* Requirements
Switch "catalogue" to "catalog" everywhere it appears in the items below, then write out all the lines again with nothing else changed.

* Task input
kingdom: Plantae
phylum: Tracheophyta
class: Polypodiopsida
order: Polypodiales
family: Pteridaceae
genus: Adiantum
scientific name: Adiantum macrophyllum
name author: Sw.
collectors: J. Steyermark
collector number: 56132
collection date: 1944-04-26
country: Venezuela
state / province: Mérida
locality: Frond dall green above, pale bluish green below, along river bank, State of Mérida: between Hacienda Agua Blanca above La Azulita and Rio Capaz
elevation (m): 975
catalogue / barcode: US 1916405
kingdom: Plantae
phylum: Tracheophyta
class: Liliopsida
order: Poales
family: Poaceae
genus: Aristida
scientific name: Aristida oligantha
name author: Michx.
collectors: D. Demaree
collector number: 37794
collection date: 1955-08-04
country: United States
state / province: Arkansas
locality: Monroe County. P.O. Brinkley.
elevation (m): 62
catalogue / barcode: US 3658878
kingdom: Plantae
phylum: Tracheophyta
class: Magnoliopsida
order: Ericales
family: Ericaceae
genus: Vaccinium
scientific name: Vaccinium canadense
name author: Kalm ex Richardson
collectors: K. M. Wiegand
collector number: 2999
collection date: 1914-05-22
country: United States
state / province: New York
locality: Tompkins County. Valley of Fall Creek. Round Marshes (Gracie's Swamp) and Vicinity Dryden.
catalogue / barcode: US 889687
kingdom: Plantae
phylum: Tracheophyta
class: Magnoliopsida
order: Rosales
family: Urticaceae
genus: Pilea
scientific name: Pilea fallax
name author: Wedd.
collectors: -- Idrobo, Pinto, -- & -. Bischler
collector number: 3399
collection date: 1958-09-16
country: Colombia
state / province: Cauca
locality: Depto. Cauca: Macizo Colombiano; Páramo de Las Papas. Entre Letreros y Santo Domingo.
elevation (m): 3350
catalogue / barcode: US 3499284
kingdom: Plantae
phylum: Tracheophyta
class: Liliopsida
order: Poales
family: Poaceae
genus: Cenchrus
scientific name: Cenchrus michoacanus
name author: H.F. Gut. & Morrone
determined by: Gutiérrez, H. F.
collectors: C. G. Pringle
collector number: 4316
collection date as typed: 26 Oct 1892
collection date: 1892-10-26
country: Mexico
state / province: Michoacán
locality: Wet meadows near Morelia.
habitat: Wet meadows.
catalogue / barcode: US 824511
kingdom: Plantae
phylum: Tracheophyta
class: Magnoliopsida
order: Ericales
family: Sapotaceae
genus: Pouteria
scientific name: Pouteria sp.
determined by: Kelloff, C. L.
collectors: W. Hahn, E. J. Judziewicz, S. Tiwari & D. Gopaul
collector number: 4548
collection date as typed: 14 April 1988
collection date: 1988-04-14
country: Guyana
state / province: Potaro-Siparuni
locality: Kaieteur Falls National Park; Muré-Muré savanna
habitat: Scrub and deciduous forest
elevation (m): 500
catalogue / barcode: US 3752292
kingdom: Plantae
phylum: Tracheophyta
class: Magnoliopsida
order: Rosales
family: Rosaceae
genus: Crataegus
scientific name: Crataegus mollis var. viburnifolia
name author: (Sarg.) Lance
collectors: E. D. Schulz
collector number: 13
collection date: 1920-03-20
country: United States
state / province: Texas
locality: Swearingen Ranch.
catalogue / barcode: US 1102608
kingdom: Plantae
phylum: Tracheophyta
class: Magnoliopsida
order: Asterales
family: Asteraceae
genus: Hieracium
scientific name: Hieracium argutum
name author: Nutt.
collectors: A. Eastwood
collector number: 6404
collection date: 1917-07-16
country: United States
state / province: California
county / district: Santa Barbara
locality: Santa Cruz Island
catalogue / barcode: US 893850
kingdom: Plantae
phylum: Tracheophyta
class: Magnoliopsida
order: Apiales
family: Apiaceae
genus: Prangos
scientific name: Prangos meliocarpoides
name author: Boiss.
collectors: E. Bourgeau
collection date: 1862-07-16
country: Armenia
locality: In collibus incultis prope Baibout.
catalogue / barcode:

* Response for this exercise
kingdom: Plantae
phylum: Tracheophyta
class: Polypodiopsida
order: Polypodiales
family: Pteridaceae
genus: Adiantum
scientific name: Adiantum macrophyllum
name author: Sw.
collectors: J. Steyermark
collector number: 56132
collection date: 1944-04-26
country: Venezuela
state / province: Mérida
locality: Frond dall green above, pale bluish green below, along river bank, State of Mérida: between Hacienda Agua Blanca above La Azulita and Rio Capaz
elevation (m): 975
catalog / barcode: US 1916405
kingdom: Plantae
phylum: Tracheophyta
class: Liliopsida
order: Poales
family: Poaceae
genus: Aristida
scientific name: Aristida oligantha
name author: Michx.
collectors: D. Demaree
collector number: 37794
collection date: 1955-08-04
country: United States
state / province: Arkansas
locality: Monroe County. P.O. Brinkley.
elevation (m): 62
catalog / barcode: US 3658878
kingdom: Plantae
phylum: Tracheophyta
class: Magnoliopsida
order: Ericales
family: Ericaceae
genus: Vaccinium
scientific name: Vaccinium canadense
name author: Kalm ex Richardson
collectors: K. M. Wiegand
collector number: 2999
collection date: 1914-05-22
country: United States
state / province: New York
locality: Tompkins County. Valley of Fall Creek. Round Marshes (Gracie's Swamp) and Vicinity Dryden.
catalog / barcode: US 889687
kingdom: Plantae
phylum: Tracheophyta
class: Magnoliopsida
order: Rosales
family: Urticaceae
genus: Pilea
scientific name: Pilea fallax
name author: Wedd.
collectors: -- Idrobo, Pinto, -- & -. Bischler
collector number: 3399
collection date: 1958-09-16
country: Colombia
state / province: Cauca
locality: Depto. Cauca: Macizo Colombiano; Páramo de Las Papas. Entre Letreros y Santo Domingo.
elevation (m): 3350
catalog / barcode: US 3499284
kingdom: Plantae
phylum: Tracheophyta
class: Liliopsida
order: Poales
family: Poaceae
genus: Cenchrus
scientific name: Cenchrus michoacanus
name author: H.F. Gut. & Morrone
determined by: Gutiérrez, H. F.
collectors: C. G. Pringle
collector number: 4316
collection date as typed: 26 Oct 1892
collection date: 1892-10-26
country: Mexico
state / province: Michoacán
locality: Wet meadows near Morelia.
habitat: Wet meadows.
catalog / barcode: US 824511
kingdom: Plantae
phylum: Tracheophyta
class: Magnoliopsida
order: Ericales
family: Sapotaceae
genus: Pouteria
scientific name: Pouteria sp.
determined by: Kelloff, C. L.
collectors: W. Hahn, E. J. Judziewicz, S. Tiwari & D. Gopaul
collector number: 4548
collection date as typed: 14 April 1988
collection date: 1988-04-14
country: Guyana
state / province: Potaro-Siparuni
locality: Kaieteur Falls National Park; Muré-Muré savanna
habitat: Scrub and deciduous forest
elevation (m): 500
catalog / barcode: US 3752292
kingdom: Plantae
phylum: Tracheophyta
class: Magnoliopsida
order: Rosales
family: Rosaceae
genus: Crataegus
scientific name: Crataegus mollis var. viburnifolia
name author: (Sarg.) Lance
collectors: E. D. Schulz
collector number: 13
collection date: 1920-03-20
country: United States
state / province: Texas
locality: Swearingen Ranch.
catalog / barcode: US 1102608
kingdom: Plantae
phylum: Tracheophyta
class: Magnoliopsida
order: Asterales
family: Asteraceae
genus: Hieracium
scientific name: Hieracium argutum
name author: Nutt.
collectors: A. Eastwood
collector number: 6404
collection date: 1917-07-16
country: United States
state / province: California
county / district: Santa Barbara
locality: Santa Cruz Island
catalog / barcode: US 893850
kingdom: Plantae
phylum: Tracheophyta
class: Magnoliopsida
order: Apiales
family: Apiaceae
genus: Prangos
scientific name: Prangos meliocarpoides
name author: Boiss.
collectors: E. Bourgeau
collection date: 1862-07-16
country: Armenia
locality: In collibus incultis prope Baibout.
catalog / barcode:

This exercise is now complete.